- Season: 2007–08
- Duration: 3 October 2007 – 21 May 2008
- Teams: 10

Regular season
- Top seed: TÜ/Rock

Finals
- Champions: TÜ/Rock 24th title
- Runners-up: Tallinna Kalev/Cramo
- Third place: Fausto
- Fourth place: Pirita
- Finals MVP: Brian Cusworth

Statistical leaders
- Points: Veljo Vares / 19.50
- Rebounds: Greg McQuay / 11.24
- Assists: Giorgi Tsintsadze / 4.62

= 2007–08 KML season =

Estonian national championships in basketball

The 2007–08 SEB Korvpalli Meistriliiga is the 17th season of the Estonian basketball league and the fourth under the title sponsorship of SEB. Including the competition's previous incarnations, this is the 83rd season of the Estonian men's basketball league. TÜ/Rock came into the season as defending champions of the 2006–07 KML season.

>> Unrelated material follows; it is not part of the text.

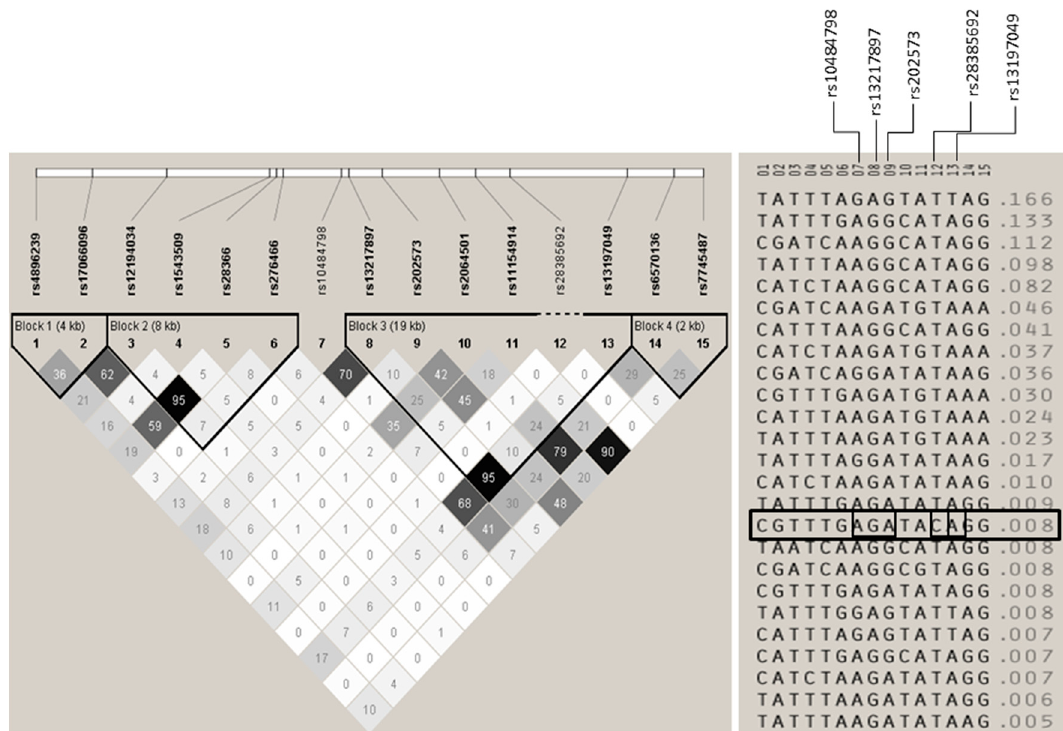
Figure A1. Linkage disequilibrium structure and haplotypes of IL22RA2 . On the left, LD plot of the 15 SNPs analyzed in the Bilbao cohort. Blocks were calculated using the confidence interval algorithm implemented in Haploview [25,26]. Only samples genotyped for all SNPs were considered for the haplotype calculation. The numbers inside the squares indicate r 2 values, and darker shades of gray represent higher degrees of linkage disequilibrium. On the right, all the haplotypes that were present in the Bilbao cohorts considering all SNPs in a single LD block are represented. The only haplotype containing the risk (C) allele of the non-synonymous SNP rs28385692 is boxed. SNPs with significant associations and rs28385692 are indicated on top of the right panel.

The season started on 3 October 2007 and concluded on 21 May 2008 with TÜ/Rock defeating Tallinna Kalev/Cramo 4 games to 0 in the 2008 KML Finals to win their 24th Estonian League title.

==Regular season==
===League table===

| Pos | Team | Pld | W | L | Pts | PCT | Qualification |
| 1 | TÜ/Rock | 36 | 33 | 3 | 69 | .917 | Qualification to Playoffs |
| 2 | Tallinna Kalev/Cramo | 36 | 33 | 3 | 69 | .917 |
| 3 | Pirita | 36 | 23 | 13 | 59 | .639 |
| 4 | Triobet/Dalkia | 36 | 22 | 14 | 58 | .611 |
| 5 | Fausto | 36 | 20 | 16 | 56 | .556 |
| 6 | Valga Welg | 36 | 18 | 18 | 54 | .500 |
| 7 | Pärnu/Catwees | 36 | 10 | 26 | 46 | .278 |
| 8 | Kraft Mööbel/Kohila | 36 | 8 | 28 | 44 | .222 |
| 9 | Rakvere Tarvas | 36 | 7 | 29 | 43 | .194 |  |
| 10 | TTÜ | 36 | 6 | 30 | 42 | .167 |

Updated to match(es) played on 21 May 2008. Source: KML (2007/2008)

==Playoffs==
The playoffs began on 18 April 2008 and ended on 21 May 2008. The tournament concluded with TÜ/Rock defeating Tallinna Kalev/Cramo 4 games to 0 in the 2008 KML Finals.